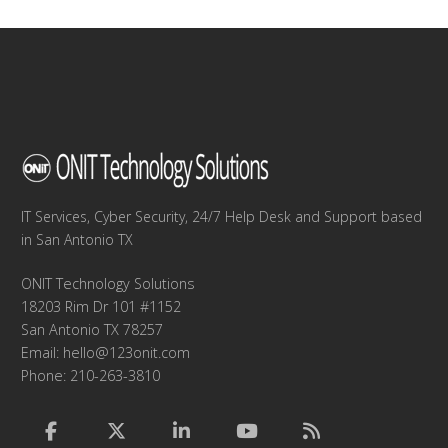
IT Services, Cyber Security, 24/7 Help Desk and Support based
in San Antonio TX
ONIT Technology Solutions
18203 Rim Dr 101 #1152
San Antonio TX 78257
Email:
hello@123onit.com
Phone: 210-263-3810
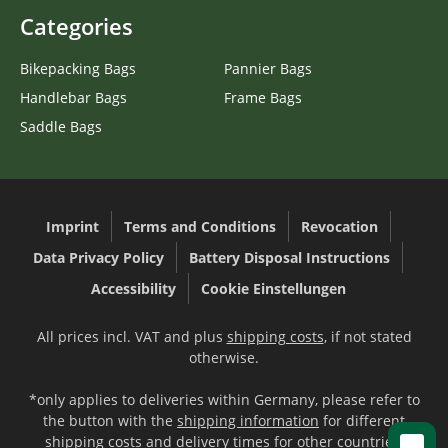
Categories
Bikepacking Bags
Pannier Bags
Handlebar Bags
Frame Bags
Saddle Bags
Imprint
Terms and Conditions
Revocation
Data Privacy Policy
Battery Disposal Instructions
Accessibility
Cookie Einstellungen
All prices incl. VAT and plus
shipping costs
, if not stated
otherwise.
*only applies to deliveries within Germany, please refer to
the button with the
shipping information
for different
shipping costs and delivery times for other countries.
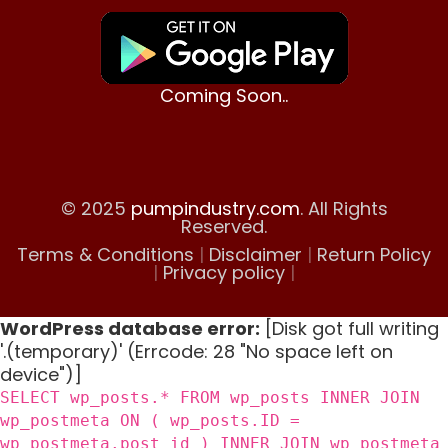
Coming Soon..
© 2025
pumpindustry.com
. All Rights
Reserved.
Terms & Conditions
|
Disclaimer
|
Return Policy
|
Privacy policy
|
WordPress database error:
[Disk got full writing
'.(temporary)' (Errcode: 28 "No space left on
device")]
SELECT wp_posts.* FROM wp_posts INNER JOIN
wp_postmeta ON ( wp_posts.ID =
wp_postmeta.post_id ) INNER JOIN wp_postmeta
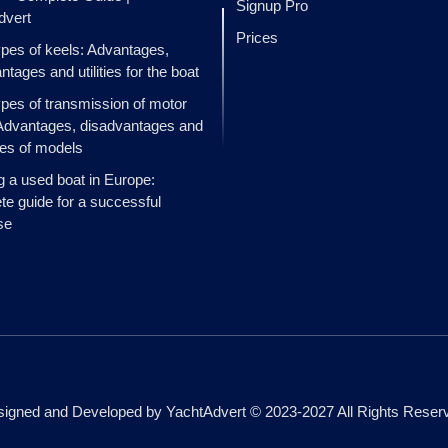
Signup Pro
dvert
Prices
ypes of keels: Advantages,
ntages and utilities for the boat
ypes of transmission of motor
Advantages, disadvantages and
es of models
g a used boat in Europe:
e guide for a successful
se
igned and Developed by YachtAdvert © 2023-2027 All Rights Reser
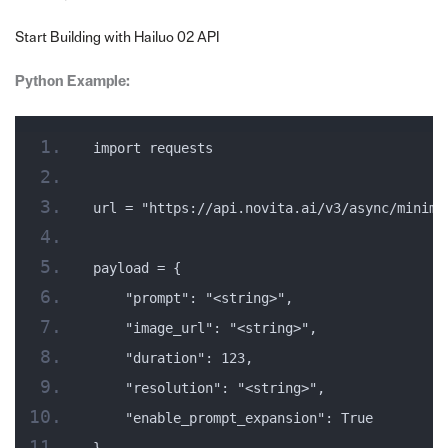
Start Building with Hailuo 02 API
Python Example:
import requests
url = "https://api.novita.ai/v3/async/minima
payload = {
    "prompt": "<string>",
    "image_url": "<string>",
    "duration": 123,
    "resolution": "<string>",
    "enable_prompt_expansion": True
}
● ● ●
§ **The task**
Omit every picture, and otherwise quote the entries exactly.

§ **Completed task**
IT Services, Cyber Security, 24/7 Help Desk and Support based
in San Antonio TX
ONIT Technology Solutions
18203 Rim Dr 101 #1152
San Antonio TX 78257
Email:
hello@123onit.com
Phone: 210-263-3810
Categories
Bikepacking Bags
Pannier Bags
Handlebar Bags
Frame Bags
Saddle Bags
Imprint
Terms and Conditions
Revocation
Data Privacy Policy
Battery Disposal Instructions
Accessibility
Cookie Einstellungen
All prices incl. VAT and plus
shipping costs
, if not stated
otherwise.
*only applies to deliveries within Germany, please refer to
the button with the
shipping information
for different
shipping costs and delivery times for other countries.
Coming Soon..
© 2025
pumpindustry.com
. All Rights
Reserved.
Terms & Conditions
|
Disclaimer
|
Return Policy
|
Privacy policy
|
WordPress database error:
[Disk got full writing
'.(temporary)' (Errcode: 28 "No space left on
device")]
SELECT wp_posts.* FROM wp_posts INNER JOIN
wp_postmeta ON ( wp_posts.ID =
wp_postmeta.post_id ) INNER JOIN wp_postmeta
Signup Pro
dvert
Prices
ypes of keels: Advantages,
ntages and utilities for the boat
ypes of transmission of motor
Advantages, disadvantages and
es of models
g a used boat in Europe:
e guide for a successful
se
igned and Developed by YachtAdvert © 2023-2027 All Rights Reser
Start Building with Hailuo 02 API
Python Example:
import requests
url = "https://api.novita.ai/v3/async/minima
payload = {
    "prompt": "<string>",
    "image_url": "<string>",
    "duration": 123,
    "resolution": "<string>",
    "enable_prompt_expansion": True
}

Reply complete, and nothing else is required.